3.- QUIENES SON, ENTONCES, NUESTROS NECESARIOS “AMIGOS”…? O planteado de otro modo: ¿Cuáles son los amigos junto a los cuales nos conviene estar…?

            La respuesta depende de la sociedad que queramos construir. Si queremos repetir lo conocido, bastaría con seguir asegurando las cuotas de poder de todos aquellos que han profitado de los recursos públicos en los últimos 45 años. Es decir, seguir apoyando una constitución que ha permitido que las fuerzas armadas  y de seguridad de este país se sigan considerando autónomas y con libre disposición de los recursos que entre todos los chilenos les aportamos, incluso para usarlos en paseos al exterior, en francachelas y corrupciones de todo tipo, en latrocinio y robo descarado de recursos que se han perdido  sea en las mesas de juego de los casinos o en las patas de los caballos.

            Junto con ello, seguir cancelando las dietas más onerosas del mundo (miradas desde la perspectiva del lugar que ocupamos en éste) a una clase política a la que hemos cedido la capacidad, que no el derecho, de fijarse sus propios sueldos, agregándose bonos adicionales a medida de su ingenio, sea para cuidar sus vehículos como para tener que pagarles por ir a trabajar, como si  lo que nos cobran no fuera suficiente para mantener a   10 o 20 familias chilenas cada uno…

            Ello, repito, si quisiéramos mantener las condiciones existentes hasta la fecha.

            Pero, ¿es eso lo que queremos los progresistas chilenos?

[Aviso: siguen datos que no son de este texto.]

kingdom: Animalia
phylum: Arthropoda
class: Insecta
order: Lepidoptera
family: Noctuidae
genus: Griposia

            A mí me parece que existe una amplia masa crítica dentro de la sociedad chilena que repudia plenamente dichas conductas, gran parte de los cuales, sin embargo, se  han restado a  participar en los asuntos públicos, (de su colegio, de su barrio, de la empresa en que labora) creyendo que toda acción a favor de ellos mismos los lleva a “entregar las responsabilidades de conducción” a los mismos agentes coludidos con aquellos políticos que han demostrado fehacientemente que no están de acuerdo con el cambio  que requiere el país.

            Ello indica que dichos ciudadanos desconfían de su propia capacidad, sea por carencia de formación o por desinterés y comodidad, pues prefieren divagar desde las redes sociales, despotricando contra quienes proponen soluciones a los problemas ciudadanos, antes de  sumarse a los diversos colectivos que –a duras penas- siguen resistiendo el avance depredador del capitalismo.

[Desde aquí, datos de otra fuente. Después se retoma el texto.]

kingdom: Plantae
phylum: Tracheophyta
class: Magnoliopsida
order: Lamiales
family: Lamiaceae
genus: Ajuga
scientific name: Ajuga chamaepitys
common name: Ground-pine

            ¿Somos, acaso, los que nos sentimos de “izquierda” en este país, responsables de la crisis de representación que aqueja a nuestras naciones…? En parte, si, pues  no pudimos prever con certeza el derrumbamiento del poder soviético, junto con el posterior desplome de todos y cada uno de los países allegados territorialmente a su esfera de influencia, y no tuvimos respuestas no solo oportunas, sino creíbles y afiatadas. El constante temor a la crítica a aquellos países transformados en nuestros personales espejos, hizo patente su peso en nuestras conciencias, pues aun después de muerto el cadáver no nos atrevíamos a alzar la voz para que no se nos incorpore a la algarabía y el festejo capitalista.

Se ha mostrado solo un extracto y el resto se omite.